NEW YORK--(BUSINESS WIRE)--
New Mountain Finance Corporation (the “Company”) (NMFC) announced today that it has completed an underwritten offering of 4,312,500 shares of its common stock (including 562,500 shares of common stock that were issued pursuant to the full exercise of the option granted to the underwriters to purchase additional shares) at a public offering price of $13.57 per share. The Company’s investment adviser, New Mountain Finance Advisers BDC, L.L.C. (the “Adviser”), paid all of the underwriters’ sales load of $0.42 per share. In addition, the Adviser paid to the underwriters an additional supplemental payment of $0.18 per share, which reflects the difference between the actual public offering price of $13.57 per share and the net proceeds of $13.75 per share received by the Company in this offering. The net amount received by the Company is believed to be in excess of book value and is therefore accretive to shareholders.
The Company intends to use the net proceeds from the offering primarily for new investments in portfolio companies in accordance with its investment objective and strategies. The Company may also use a portion of such net proceeds for other general corporate purposes, including to temporarily repay indebtedness (which will be subject to re-borrowing), and other working capital needs.
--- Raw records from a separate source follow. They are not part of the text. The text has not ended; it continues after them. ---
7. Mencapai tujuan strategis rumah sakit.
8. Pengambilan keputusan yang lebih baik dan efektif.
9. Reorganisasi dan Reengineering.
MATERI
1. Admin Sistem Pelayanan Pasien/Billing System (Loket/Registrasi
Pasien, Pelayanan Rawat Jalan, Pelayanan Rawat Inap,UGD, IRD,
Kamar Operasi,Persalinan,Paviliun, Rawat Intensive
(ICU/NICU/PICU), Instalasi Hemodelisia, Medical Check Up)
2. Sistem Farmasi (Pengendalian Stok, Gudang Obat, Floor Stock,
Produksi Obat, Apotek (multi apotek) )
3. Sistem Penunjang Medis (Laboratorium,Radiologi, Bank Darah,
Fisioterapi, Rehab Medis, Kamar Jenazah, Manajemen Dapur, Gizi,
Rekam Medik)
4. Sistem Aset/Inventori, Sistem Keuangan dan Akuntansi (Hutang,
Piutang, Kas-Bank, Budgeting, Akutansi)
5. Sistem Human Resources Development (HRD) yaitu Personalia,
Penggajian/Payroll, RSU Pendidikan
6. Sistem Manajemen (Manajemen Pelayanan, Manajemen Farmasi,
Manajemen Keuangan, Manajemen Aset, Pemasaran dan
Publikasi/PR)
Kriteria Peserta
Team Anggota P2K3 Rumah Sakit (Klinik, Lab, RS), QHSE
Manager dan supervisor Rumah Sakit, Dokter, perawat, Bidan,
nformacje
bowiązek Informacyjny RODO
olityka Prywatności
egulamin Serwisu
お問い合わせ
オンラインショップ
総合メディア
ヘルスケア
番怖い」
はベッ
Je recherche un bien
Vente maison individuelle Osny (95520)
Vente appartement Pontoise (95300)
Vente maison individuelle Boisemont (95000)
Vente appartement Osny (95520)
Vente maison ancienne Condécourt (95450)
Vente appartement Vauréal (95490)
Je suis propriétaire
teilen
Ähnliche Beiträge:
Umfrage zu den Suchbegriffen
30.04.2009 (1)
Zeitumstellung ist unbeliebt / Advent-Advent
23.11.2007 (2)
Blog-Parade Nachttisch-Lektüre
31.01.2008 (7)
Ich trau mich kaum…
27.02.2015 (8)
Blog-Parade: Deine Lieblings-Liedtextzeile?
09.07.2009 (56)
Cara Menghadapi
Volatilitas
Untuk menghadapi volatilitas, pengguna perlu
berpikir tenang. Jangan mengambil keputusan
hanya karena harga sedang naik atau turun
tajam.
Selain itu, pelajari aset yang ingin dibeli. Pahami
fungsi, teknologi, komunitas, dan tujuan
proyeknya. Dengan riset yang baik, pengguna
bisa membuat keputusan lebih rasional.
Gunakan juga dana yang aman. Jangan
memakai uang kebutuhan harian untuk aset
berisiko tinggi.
The joint-lead book-running managers for the offering were Wells Fargo Securities, LLC, Morgan Stanley & Co. LLC, Goldman Sachs & Co. LLC and Keefe, Bruyette & Woods, A Stifel Company. The co-managers were Janney Montgomery Scott LLC and Oppenheimer & Co. Inc.
Investors are advised to carefully consider the investment objectives, risks and charges and expenses of the Company before investing. The prospectus supplement, dated February 11, 2019, and accompanying prospectus, dated July 13, 2018, each of which has been filed with the Securities and Exchange Commission, contain a description of these matters and other important information about the Company and should be read carefully before investing.
This press release shall not constitute an offer to sell or the solicitation of an offer to buy the securities in this offering or any other securities nor shall there be any sale of these securities or any other securities referred to in this press release in any state in which such offer, solicitation or sale would be unlawful prior to the registration or qualification under the securities laws of any state.
A shelf registration statement relating to these securities is on file with and has been declared effective by the Securities and Exchange Commission. The offering may be made only by means of a prospectus and a related prospectus supplement, copies of which may be obtained from Wells Fargo Securities, LLC, Attention: Equity Syndicate Department, 375 Park Avenue, New York, NY 10152-4077, or by calling (800) 326-5897, or by email: email@example.com; or Morgan Stanley & Co. LLC, Attn: Prospectus Department, 180 Varick Street, 2nd Floor, New York, NY 10014; or Goldman Sachs & Co. LLC, Attn: Prospectus Department, 200 West Street, New York, NY 10282, or by calling (866) 471-2526, sending a request via facsimile at (212) 902-9316, or by email: firstname.lastname@example.org.
About New Mountain Finance Corporation
New Mountain Finance Corporation is a closed-end, non-diversified and externally managed investment company that has elected to be regulated as a business development company under the Investment Company Act of 1940, as amended. The Company’s investment objective is to generate current income and capital appreciation through the sourcing and origination of debt securities at all levels of the capital structure, including first and second lien debt, notes, bonds and mezzanine securities. The Company’s first lien debt may include traditional first lien senior secured loans or unitranche loans. Unitranche loans combine characteristics of traditional first lien senior secured loans as well as second lien and subordinated loans. Unitranche loans will expose the Company to the risks associated with second lien and subordinated loans to the extent it invests in the “last out” tranche. In some cases, the investments may also include small equity interests. The Company’s investment activities are managed by its investment adviser, New Mountain Finance Advisers BDC, L.L.C., which is an investment adviser registered under the Investment Advisers Act of 1940, as amended.
Statements included herein may constitute “forward-looking statements”, which relate to future events or our future operations, performance or financial condition. Forward-looking statements include statements regarding our intentions related to the offering discussed in this press release, including the use of proceeds from the offering. These statements are not guarantees of future performance, condition or results and involve a number of risks and uncertainties. Actual results and outcomes may differ materially from those anticipated in the forward-looking statements as a result of a variety of factors, including those described from time to time in our filings with the Securities and Exchange Commission or factors that are beyond our control. The Company undertakes no obligation to publicly update or revise any forward-looking statements made herein, unless required to do so by law. All forward-looking statements speak only as of the time of this press release.